Material and Methods
We retrospectively analysed a series of patients with loco-regional relapse or 2nd primary head and neck cancer who were reirradiated between 2009-2021 in a previously irradiated field (≥50Gy) using 3D or IMRT and conventional fractionation. Data on disease-free survival (DFS), overall survival (OS), acute and chronic toxicity are presented.
Results
55 patients were analysed. 20 patients (36%) were reirradiated within two years after the first irradiation, 35 (64%) after 2 years and none before 6 months.
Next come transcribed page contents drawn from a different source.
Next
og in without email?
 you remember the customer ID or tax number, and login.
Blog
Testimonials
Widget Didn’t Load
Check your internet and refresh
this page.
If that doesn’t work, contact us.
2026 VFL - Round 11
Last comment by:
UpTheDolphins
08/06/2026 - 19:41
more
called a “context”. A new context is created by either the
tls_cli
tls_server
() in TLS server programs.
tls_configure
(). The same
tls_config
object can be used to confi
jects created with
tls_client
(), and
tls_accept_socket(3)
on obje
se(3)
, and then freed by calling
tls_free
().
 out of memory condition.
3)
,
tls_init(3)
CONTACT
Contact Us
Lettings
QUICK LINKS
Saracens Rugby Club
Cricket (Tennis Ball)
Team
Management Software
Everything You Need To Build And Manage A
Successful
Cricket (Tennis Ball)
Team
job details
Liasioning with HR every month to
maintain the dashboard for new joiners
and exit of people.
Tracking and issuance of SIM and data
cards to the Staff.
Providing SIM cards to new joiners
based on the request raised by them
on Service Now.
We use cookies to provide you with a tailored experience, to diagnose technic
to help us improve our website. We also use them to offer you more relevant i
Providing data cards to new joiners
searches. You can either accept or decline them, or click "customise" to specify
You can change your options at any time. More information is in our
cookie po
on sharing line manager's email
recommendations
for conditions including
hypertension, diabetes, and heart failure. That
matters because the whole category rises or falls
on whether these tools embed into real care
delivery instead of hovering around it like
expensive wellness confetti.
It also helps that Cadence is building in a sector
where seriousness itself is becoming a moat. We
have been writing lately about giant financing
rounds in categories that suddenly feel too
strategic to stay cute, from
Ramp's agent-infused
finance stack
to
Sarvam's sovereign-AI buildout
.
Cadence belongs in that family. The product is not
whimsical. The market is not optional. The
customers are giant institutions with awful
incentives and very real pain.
Almost the entire sample had an ECOG performance status ≤ 1 (n=54) at the time of reirradiation, demonstrating in the multivariate analysis performed that it is related to an improvement of the OS (HR 0.66, CI 0.29-1.52, p=0.33).Figure 1 shows the OS as a function of this time between initial treatment and reirradiation, showing a positive trend when the retreatment time is longer than 2 years, although it does not show statistical significance. The most frequent location was the oral cavity (n=21, 39%). Most of them underwent adjuvant RT (n=32, 58%), reaching a mean dose of 59.95Gy (70.00-48.40) in addition to concomitant chemotherapy (67%). As we can see in figure 2 OS increase at doses above 50Gy. Regarding toxicity, the most frequent was acute toxicity (95%) in terms of mucositis and dermatitis G1-G2 according to the CTCAE v4.0 scale, 49% and 60% respectively. The incidence of chronic toxicity was 74%, with 9% G3-G4 trismus, 6% G3-G4 osteoradionecrosis and 36% G3-G4 dysphagia of which, 28% of the patients required gastrostomy placement due to RT. The Median DFS after completion of reirradiation was 4.7 months (range 1-110) and median OS after reirradiation was 17.1 months (1-130).
Conclusion
In view of our results we can conclude that in patients undergoing radical or adjuvant re-irradiation treatment, time between first and second irradiation longer than two years, good performance status and doses higher than 50Gy improve results.